## Recorded data
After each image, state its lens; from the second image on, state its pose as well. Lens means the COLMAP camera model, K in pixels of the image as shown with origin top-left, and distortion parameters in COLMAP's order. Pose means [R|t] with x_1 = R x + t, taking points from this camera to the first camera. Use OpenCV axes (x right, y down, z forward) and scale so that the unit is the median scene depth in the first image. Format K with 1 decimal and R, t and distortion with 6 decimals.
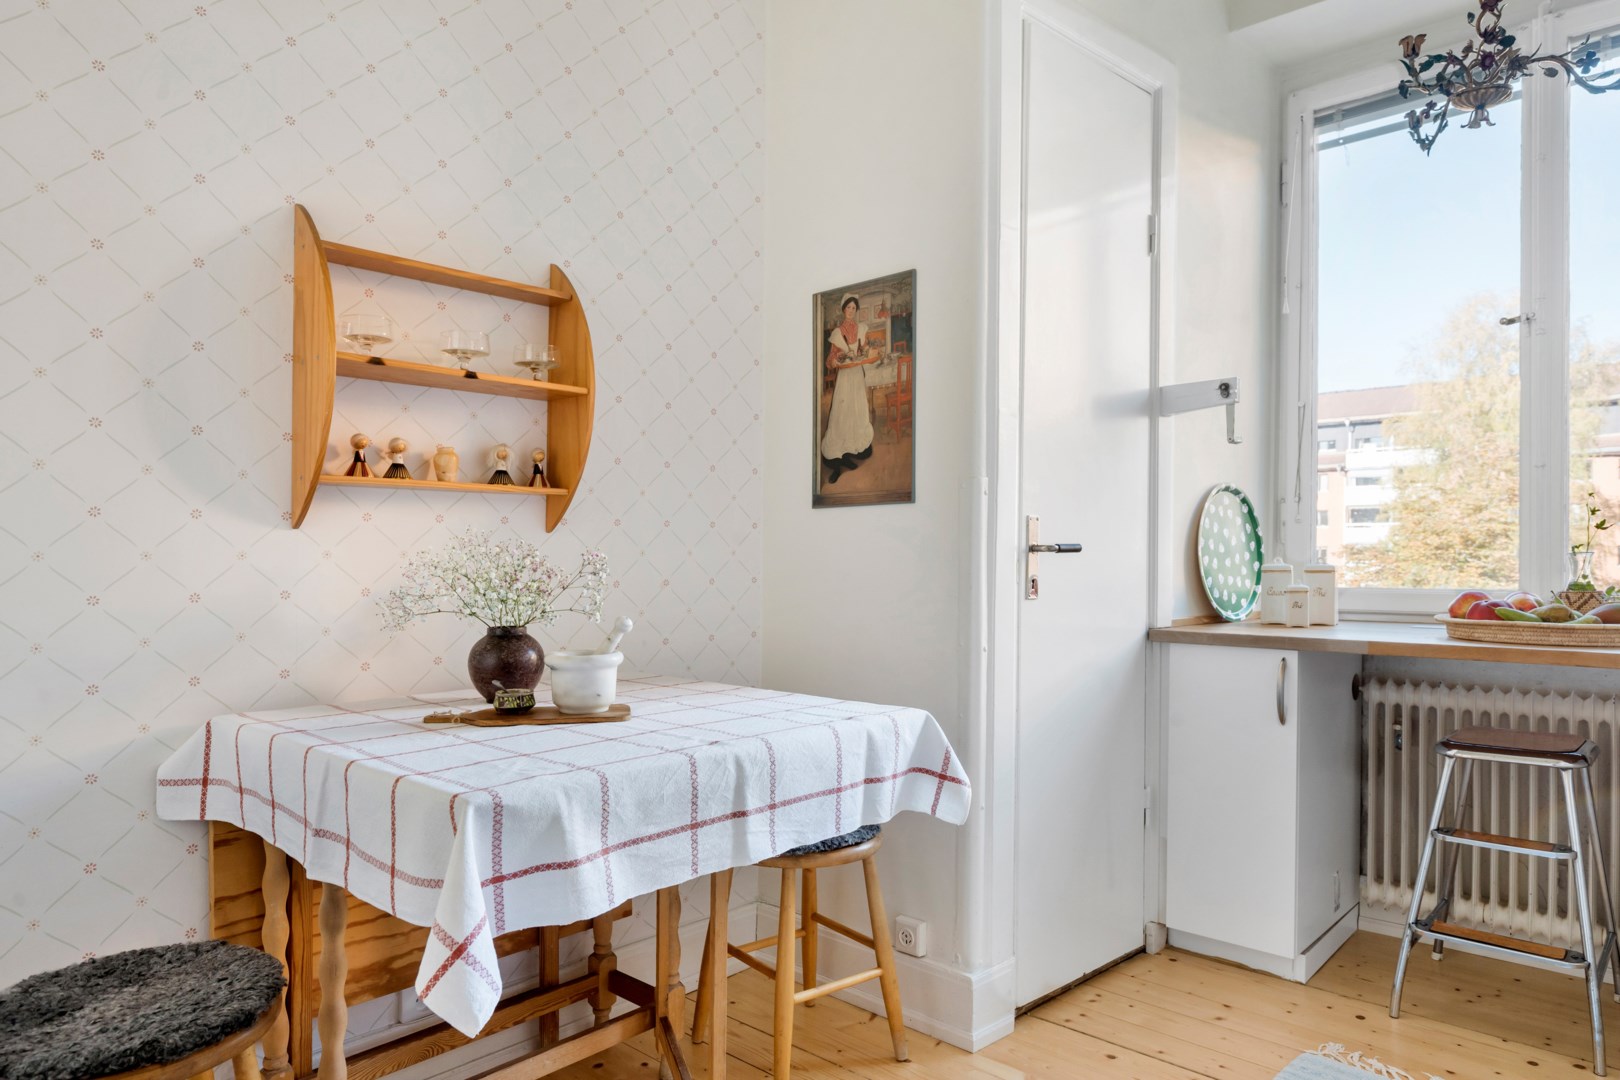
lens RADIAL K [[1021.8, 0, 808.2], [0, 1021.8, 559.2], [0, 0, 1]] dist [0.000054, -0.000540]
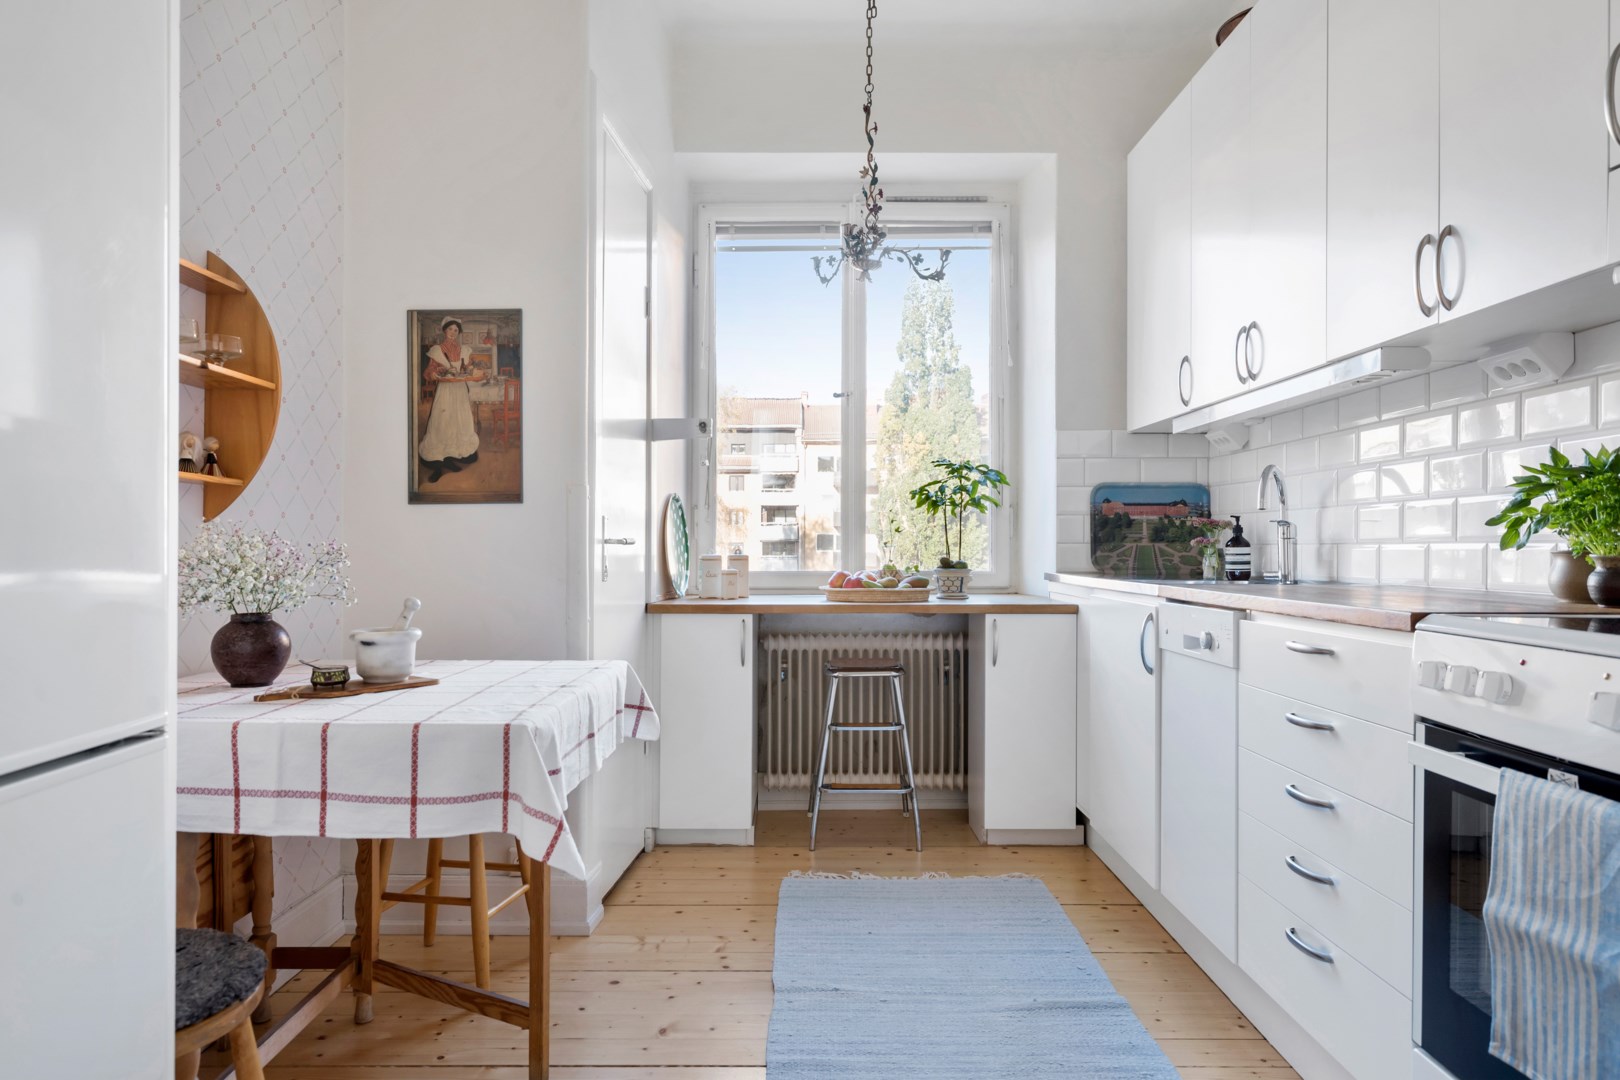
lens RADIAL K [[1021.8, 0, 808.2], [0, 1021.8, 559.2], [0, 0, 1]] dist [0.000054, -0.000540]
pose [[0.733800, -0.005417, 0.679344, -0.447398], [0.002525, 0.999983, 0.005247, 0.005403], [-0.679360, -0.002135, 0.733802, -0.109403]]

## Problem description
Please ensure that the data above is repeated exactly, with no pictures in the copy.

## Result of this exercise
After each image, state its lens; from the second image on, state its pose as well. Lens means the COLMAP camera model, K in pixels of the image as shown with origin top-left, and distortion parameters in COLMAP's order. Pose means [R|t] with x_1 = R x + t, taking points from this camera to the first camera. Use OpenCV axes (x right, y down, z forward) and scale so that the unit is the median scene depth in the first image. Format K with 1 decimal and R, t and distortion with 6 decimals.
lens RADIAL K [[1021.8, 0, 808.2], [0, 1021.8, 559.2], [0, 0, 1]] dist [0.000054, -0.000540]
lens RADIAL K [[1021.8, 0, 808.2], [0, 1021.8, 559.2], [0, 0, 1]] dist [0.000054, -0.000540]
pose [[0.733800, -0.005417, 0.679344, -0.447398], [0.002525, 0.999983, 0.005247, 0.005403], [-0.679360, -0.002135, 0.733802, -0.109403]]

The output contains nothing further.